_Task prompt:_ Return the lines below exactly, from the first line to the line that contains "X0148000Y0050000D03*". Leave out pictures.

_Supplied information:_
============

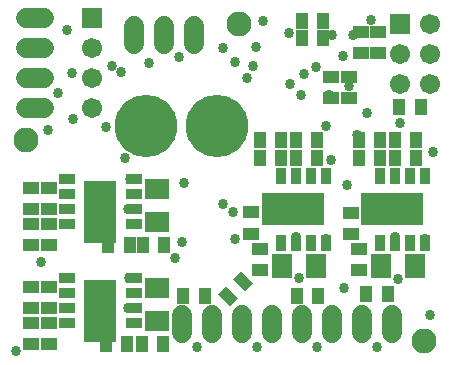
<source format=gbs>
G75*
%MOIN*%
%OFA0B0*%
%FSLAX25Y25*%
%IPPOS*%
%LPD*%
%AMOC8*
5,1,8,0,0,1.08239X$1,22.5*
%
%ADD10C,0.08300*%
%ADD11R,0.03950X0.05524*%
%ADD12R,0.05524X0.03950*%
%ADD13R,0.03300X0.05800*%
%ADD14R,0.20800X0.10800*%
%ADD15R,0.05800X0.03300*%
%ADD16R,0.10800X0.20800*%
%ADD17C,0.06700*%
%ADD18R,0.06700X0.06700*%
%ADD19C,0.06737*%
%ADD20R,0.07099X0.07887*%
%ADD21R,0.07887X0.07099*%
%ADD22C,0.20800*%
%ADD23C,0.03400*%
D10*
X0020000Y0084300D03*
X0091000Y0123000D03*
X0152500Y0017500D03*
D11*
X0140543Y0033000D03*
X0133457Y0033000D03*
X0117443Y0032400D03*
X0110357Y0032400D03*
G36*
X0088956Y0037961D02*
X0091749Y0040754D01*
X0095654Y0036849D01*
X0092861Y0034056D01*
X0088956Y0037961D01*
G37*
G36*
X0083946Y0032951D02*
X0086739Y0035744D01*
X0090644Y0031839D01*
X0087851Y0029046D01*
X0083946Y0032951D01*
G37*
X0079543Y0032500D03*
X0072457Y0032500D03*
X0065643Y0016500D03*
X0058557Y0016500D03*
X0053643Y0016500D03*
X0046557Y0016500D03*
X0047457Y0049500D03*
X0054543Y0049500D03*
X0058957Y0049500D03*
X0066043Y0049500D03*
X0097957Y0078500D03*
X0097957Y0084500D03*
X0105043Y0084500D03*
X0109957Y0084500D03*
X0109957Y0078500D03*
X0105043Y0078500D03*
X0117043Y0078500D03*
X0117043Y0084500D03*
X0130957Y0084500D03*
X0130957Y0078500D03*
X0138043Y0078500D03*
X0142957Y0078500D03*
X0142957Y0084500D03*
X0138043Y0084500D03*
X0144457Y0095500D03*
X0151543Y0095500D03*
X0150043Y0084500D03*
X0150043Y0078500D03*
X0119043Y0118500D03*
X0119043Y0124000D03*
X0111957Y0124000D03*
X0111957Y0118500D03*
D12*
X0121500Y0105543D03*
X0127500Y0105543D03*
X0127500Y0098457D03*
X0121500Y0098457D03*
X0131500Y0113357D03*
X0137200Y0113357D03*
X0137200Y0120443D03*
X0131500Y0120443D03*
X0128400Y0060043D03*
X0128400Y0052957D03*
X0131000Y0048043D03*
X0131000Y0040957D03*
X0098000Y0040957D03*
X0098000Y0048043D03*
X0095100Y0053157D03*
X0095100Y0060243D03*
X0027500Y0061457D03*
X0027500Y0056543D03*
X0027500Y0049457D03*
X0021500Y0049457D03*
X0021500Y0056543D03*
X0021500Y0061457D03*
X0021500Y0068543D03*
X0027500Y0068543D03*
X0027500Y0035543D03*
X0021500Y0035543D03*
X0021500Y0028457D03*
X0021500Y0023543D03*
X0021500Y0016457D03*
X0027500Y0016457D03*
X0027500Y0023543D03*
X0027500Y0028457D03*
D13*
X0105000Y0050000D03*
X0110000Y0050000D03*
X0115000Y0050000D03*
X0120000Y0050000D03*
X0138000Y0050000D03*
X0143000Y0050000D03*
X0148000Y0050000D03*
X0153000Y0050000D03*
X0153000Y0072500D03*
X0148000Y0072500D03*
X0143000Y0072500D03*
X0138000Y0072500D03*
X0120000Y0072500D03*
X0115000Y0072500D03*
X0110000Y0072500D03*
X0105000Y0072500D03*
D14*
X0109000Y0061250D03*
X0142000Y0061250D03*
D15*
X0056000Y0061500D03*
X0056000Y0066500D03*
X0056000Y0071500D03*
X0056000Y0056500D03*
X0056000Y0038500D03*
X0056000Y0033500D03*
X0056000Y0028500D03*
X0056000Y0023500D03*
X0033500Y0023500D03*
X0033500Y0028500D03*
X0033500Y0033500D03*
X0033500Y0038500D03*
X0033500Y0056500D03*
X0033500Y0061500D03*
X0033500Y0066500D03*
X0033500Y0071500D03*
D16*
X0044750Y0060500D03*
X0044750Y0027500D03*
D17*
X0042000Y0095000D03*
X0042000Y0105000D03*
X0042000Y0115000D03*
X0144500Y0113000D03*
X0144500Y0103000D03*
X0154500Y0103000D03*
X0154500Y0113000D03*
X0154500Y0123000D03*
D18*
X0144500Y0123000D03*
X0042000Y0125000D03*
D19*
X0056000Y0122269D02*
X0056000Y0116331D01*
X0066000Y0116331D02*
X0066000Y0122269D01*
X0076000Y0122269D02*
X0076000Y0116331D01*
X0025969Y0115000D02*
X0020031Y0115000D01*
X0020031Y0105000D02*
X0025969Y0105000D01*
X0025969Y0095000D02*
X0020031Y0095000D01*
X0020031Y0125000D02*
X0025969Y0125000D01*
X0072000Y0025969D02*
X0072000Y0020031D01*
X0082000Y0020031D02*
X0082000Y0025969D01*
X0092000Y0025969D02*
X0092000Y0020031D01*
X0102000Y0020031D02*
X0102000Y0025969D01*
X0112000Y0025969D02*
X0112000Y0020031D01*
X0122000Y0020031D02*
X0122000Y0025969D01*
X0132000Y0025969D02*
X0132000Y0020031D01*
X0142000Y0020031D02*
X0142000Y0025969D01*
D20*
X0138488Y0042500D03*
X0149512Y0042500D03*
X0116512Y0042500D03*
X0105488Y0042500D03*
D21*
X0063500Y0035012D03*
X0063500Y0023988D03*
X0063500Y0056988D03*
X0063500Y0068012D03*
D22*
X0060000Y0089000D03*
X0083500Y0089000D03*
D23*
X0016600Y0014000D03*
X0027500Y0023000D03*
X0045000Y0024000D03*
X0045000Y0033000D03*
X0054000Y0028500D03*
X0054200Y0038500D03*
X0069500Y0045000D03*
X0072000Y0050500D03*
X0085500Y0063000D03*
X0089000Y0060500D03*
X0089500Y0051500D03*
X0105500Y0061000D03*
X0110000Y0052000D03*
X0114500Y0061000D03*
X0120000Y0051500D03*
X0111000Y0038500D03*
X0126100Y0035100D03*
X0144000Y0038000D03*
X0143000Y0052000D03*
X0138500Y0061000D03*
X0147500Y0061000D03*
X0153000Y0051500D03*
X0154500Y0026000D03*
X0137000Y0015500D03*
X0117000Y0015500D03*
X0097000Y0015500D03*
X0077000Y0015500D03*
X0045000Y0057000D03*
X0045000Y0066000D03*
X0054000Y0061500D03*
X0054500Y0071500D03*
X0053000Y0078500D03*
X0046600Y0088800D03*
X0035500Y0091500D03*
X0030500Y0100000D03*
X0035300Y0106600D03*
X0048500Y0109200D03*
X0051500Y0107000D03*
X0060900Y0110000D03*
X0071000Y0112000D03*
X0085500Y0115000D03*
X0089500Y0110500D03*
X0095500Y0109000D03*
X0093500Y0105000D03*
X0096500Y0115500D03*
X0099000Y0124000D03*
X0107500Y0120000D03*
X0112000Y0118500D03*
X0116600Y0108600D03*
X0112500Y0106500D03*
X0108000Y0103000D03*
X0111500Y0099500D03*
X0120100Y0089000D03*
X0121000Y0099500D03*
X0127500Y0102500D03*
X0133500Y0093500D03*
X0130300Y0086000D03*
X0137500Y0078500D03*
X0142957Y0084500D03*
X0144700Y0090100D03*
X0155500Y0080500D03*
X0127000Y0069500D03*
X0121700Y0077700D03*
X0104500Y0079000D03*
X0125800Y0112500D03*
X0129100Y0119300D03*
X0122000Y0119500D03*
X0135000Y0124500D03*
X0072500Y0070000D03*
X0033700Y0120900D03*
X0027200Y0087700D03*
X0027500Y0056600D03*
X0025100Y0043600D03*
M02*

</source>
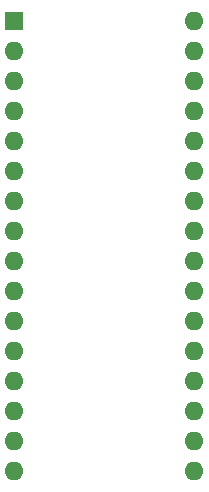
<source format=gbs>
G04 #@! TF.GenerationSoftware,KiCad,Pcbnew,(6.0.11-0)*
G04 #@! TF.CreationDate,2023-06-06T19:26:52+02:00*
G04 #@! TF.ProjectId,soj36_to_dip,736f6a33-365f-4746-9f5f-6469702e6b69,rev?*
G04 #@! TF.SameCoordinates,Original*
G04 #@! TF.FileFunction,Soldermask,Bot*
G04 #@! TF.FilePolarity,Negative*
%FSLAX46Y46*%
G04 Gerber Fmt 4.6, Leading zero omitted, Abs format (unit mm)*
G04 Created by KiCad (PCBNEW (6.0.11-0)) date 2023-06-06 19:26:52*
%MOMM*%
%LPD*%
G01*
G04 APERTURE LIST*
%ADD10O,1.600000X1.600000*%
%ADD11R,1.600000X1.600000*%
G04 APERTURE END LIST*
D10*
X162148600Y-63489400D03*
X146908600Y-101589400D03*
X162148600Y-66029400D03*
X146908600Y-99049400D03*
X162148600Y-68569400D03*
X146908600Y-96509400D03*
X162148600Y-71109400D03*
X146908600Y-93969400D03*
X162148600Y-73649400D03*
X146908600Y-91429400D03*
X162148600Y-76189400D03*
X146908600Y-88889400D03*
X162148600Y-78729400D03*
X146908600Y-86349400D03*
X162148600Y-81269400D03*
X146908600Y-83809400D03*
X162148600Y-83809400D03*
X146908600Y-81269400D03*
X162148600Y-86349400D03*
X146908600Y-78729400D03*
X162148600Y-88889400D03*
X146908600Y-76189400D03*
X162148600Y-91429400D03*
X146908600Y-73649400D03*
X162148600Y-93969400D03*
X146908600Y-71109400D03*
X162148600Y-96509400D03*
X146908600Y-68569400D03*
X162148600Y-99049400D03*
X146908600Y-66029400D03*
X162148600Y-101589400D03*
D11*
X146908600Y-63489400D03*
M02*

</source>
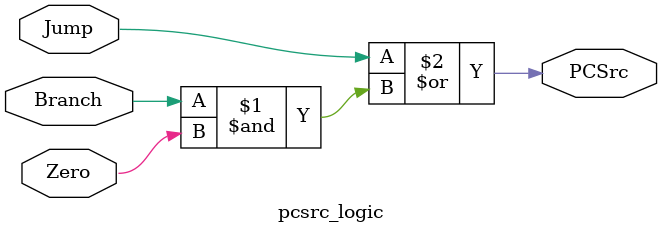
<source format=v>
`timescale 1ns / 1ps

module pcsrc_logic (
    input  wire Branch,   // asserted for beq/bne
    input  wire Jump,     // asserted for jal
    input  wire Zero,     // from ALU compare
    output wire PCSrc
);

    // PCSrc = 1 means take branch or jump
    // Branch taken only when Zero = 1 (beq)
    // Jump always taken (jal)
    assign PCSrc = Jump | (Branch & Zero);

endmodule

</source>
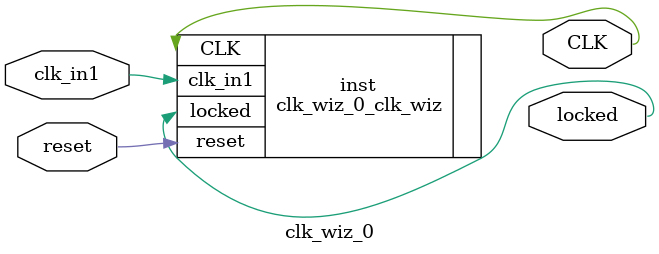
<source format=v>


`timescale 1ps/1ps

(* CORE_GENERATION_INFO = "clk_wiz_0,clk_wiz_v6_0_3_0_0,{component_name=clk_wiz_0,use_phase_alignment=true,use_min_o_jitter=false,use_max_i_jitter=false,use_dyn_phase_shift=false,use_inclk_switchover=false,use_dyn_reconfig=false,enable_axi=0,feedback_source=FDBK_AUTO,PRIMITIVE=PLL,num_out_clk=1,clkin1_period=10.000,clkin2_period=10.000,use_power_down=false,use_reset=true,use_locked=true,use_inclk_stopped=false,feedback_type=SINGLE,CLOCK_MGR_TYPE=NA,manual_override=false}" *)

module clk_wiz_0 
 (
  // Clock out ports
  output        CLK,
  // Status and control signals
  input         reset,
  output        locked,
 // Clock in ports
  input         clk_in1
 );

  clk_wiz_0_clk_wiz inst
  (
  // Clock out ports  
  .CLK(CLK),
  // Status and control signals               
  .reset(reset), 
  .locked(locked),
 // Clock in ports
  .clk_in1(clk_in1)
  );

endmodule

</source>
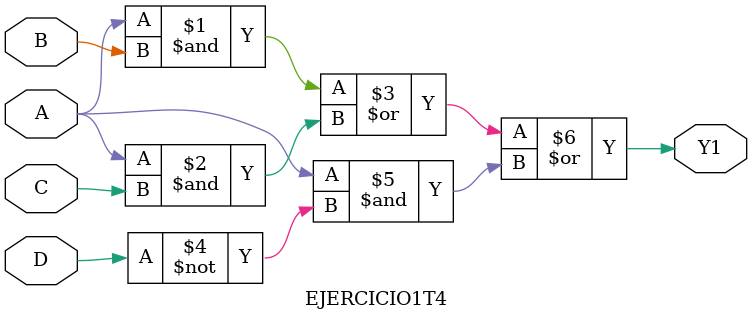
<source format=v>
 

module EJERCICIO2T1(input wire A, B, C, D, output wire Y1);

  wire NB, NC, ND, A1, A2, A3, A4;

  not (NB, B);
  not (NC, C);
  not (ND, D);
  or  (Y1, A1, A2, A3, A4);
    and (A1, A, NB);
  and (A2, A, NC);
  and (A3, A, ND);
  and (A4, NB, NC, ND);

endmodule


module EJERCICIO2T2(input wire A, B, C, output wire Y1);

  wire NB;

  not (NB, B);
  or  (Y1, NB, C);

endmodule

module EJERCICIO2T3(input wire A, B, C, D, output wire Y1);

  wire NC, A1, A2;

  not (NC, C);
  or  (Y1, A1, A2, B);
  and (A1, NC, D);
  and (A2, A, D);

endmodule

module EJERCICIO2T4(input wire A, B, C, output wire Y1);

  wire NA, NC, A1;

  not (NA, A);
  not (NC, C);
  or  (Y1, A1, B);
  and (A1, NA, NC);

endmodule

module EJERCICIO1T1(input wire A, B, C, output wire Y1);

  assign Y1 = (A&C)|(A&~B)|(~A&~C);

endmodule


module EJERCICIO1T2(input wire A, B, C, output wire Y1);

  assign Y1 = ~B;

endmodule


module EJERCICIO1T3(input wire A, B, C, D, output wire Y1);

  assign Y1 = (~A&~B&~C&~D)|(A&B&~C&~D)|(~A&B&~C&D)|(A&~B&~C&D)|(~A&~B&C&D)|(A&B&C&D)|(~A&B&C&~D)|(A&~B&C&~D);

endmodule

module EJERCICIO1T4(input wire A, B, C, D, output wire Y1);

  assign Y1 = (A&B)|(A&C)|(A&~D);

endmodule



</source>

============

_Response:_
<source format=gbs>
G75*
%MOIN*%
%OFA0B0*%
%FSLAX25Y25*%
%IPPOS*%
%LPD*%
%AMOC8*
5,1,8,0,0,1.08239X$1,22.5*
%
%ADD10C,0.08300*%
%ADD11R,0.03950X0.05524*%
%ADD12R,0.05524X0.03950*%
%ADD13R,0.03300X0.05800*%
%ADD14R,0.20800X0.10800*%
%ADD15R,0.05800X0.03300*%
%ADD16R,0.10800X0.20800*%
%ADD17C,0.06700*%
%ADD18R,0.06700X0.06700*%
%ADD19C,0.06737*%
%ADD20R,0.07099X0.07887*%
%ADD21R,0.07887X0.07099*%
%ADD22C,0.20800*%
%ADD23C,0.03400*%
D10*
X0020000Y0084300D03*
X0091000Y0123000D03*
X0152500Y0017500D03*
D11*
X0140543Y0033000D03*
X0133457Y0033000D03*
X0117443Y0032400D03*
X0110357Y0032400D03*
G36*
X0088956Y0037961D02*
X0091749Y0040754D01*
X0095654Y0036849D01*
X0092861Y0034056D01*
X0088956Y0037961D01*
G37*
G36*
X0083946Y0032951D02*
X0086739Y0035744D01*
X0090644Y0031839D01*
X0087851Y0029046D01*
X0083946Y0032951D01*
G37*
X0079543Y0032500D03*
X0072457Y0032500D03*
X0065643Y0016500D03*
X0058557Y0016500D03*
X0053643Y0016500D03*
X0046557Y0016500D03*
X0047457Y0049500D03*
X0054543Y0049500D03*
X0058957Y0049500D03*
X0066043Y0049500D03*
X0097957Y0078500D03*
X0097957Y0084500D03*
X0105043Y0084500D03*
X0109957Y0084500D03*
X0109957Y0078500D03*
X0105043Y0078500D03*
X0117043Y0078500D03*
X0117043Y0084500D03*
X0130957Y0084500D03*
X0130957Y0078500D03*
X0138043Y0078500D03*
X0142957Y0078500D03*
X0142957Y0084500D03*
X0138043Y0084500D03*
X0144457Y0095500D03*
X0151543Y0095500D03*
X0150043Y0084500D03*
X0150043Y0078500D03*
X0119043Y0118500D03*
X0119043Y0124000D03*
X0111957Y0124000D03*
X0111957Y0118500D03*
D12*
X0121500Y0105543D03*
X0127500Y0105543D03*
X0127500Y0098457D03*
X0121500Y0098457D03*
X0131500Y0113357D03*
X0137200Y0113357D03*
X0137200Y0120443D03*
X0131500Y0120443D03*
X0128400Y0060043D03*
X0128400Y0052957D03*
X0131000Y0048043D03*
X0131000Y0040957D03*
X0098000Y0040957D03*
X0098000Y0048043D03*
X0095100Y0053157D03*
X0095100Y0060243D03*
X0027500Y0061457D03*
X0027500Y0056543D03*
X0027500Y0049457D03*
X0021500Y0049457D03*
X0021500Y0056543D03*
X0021500Y0061457D03*
X0021500Y0068543D03*
X0027500Y0068543D03*
X0027500Y0035543D03*
X0021500Y0035543D03*
X0021500Y0028457D03*
X0021500Y0023543D03*
X0021500Y0016457D03*
X0027500Y0016457D03*
X0027500Y0023543D03*
X0027500Y0028457D03*
D13*
X0105000Y0050000D03*
X0110000Y0050000D03*
X0115000Y0050000D03*
X0120000Y0050000D03*
X0138000Y0050000D03*
X0143000Y0050000D03*
X0148000Y0050000D03*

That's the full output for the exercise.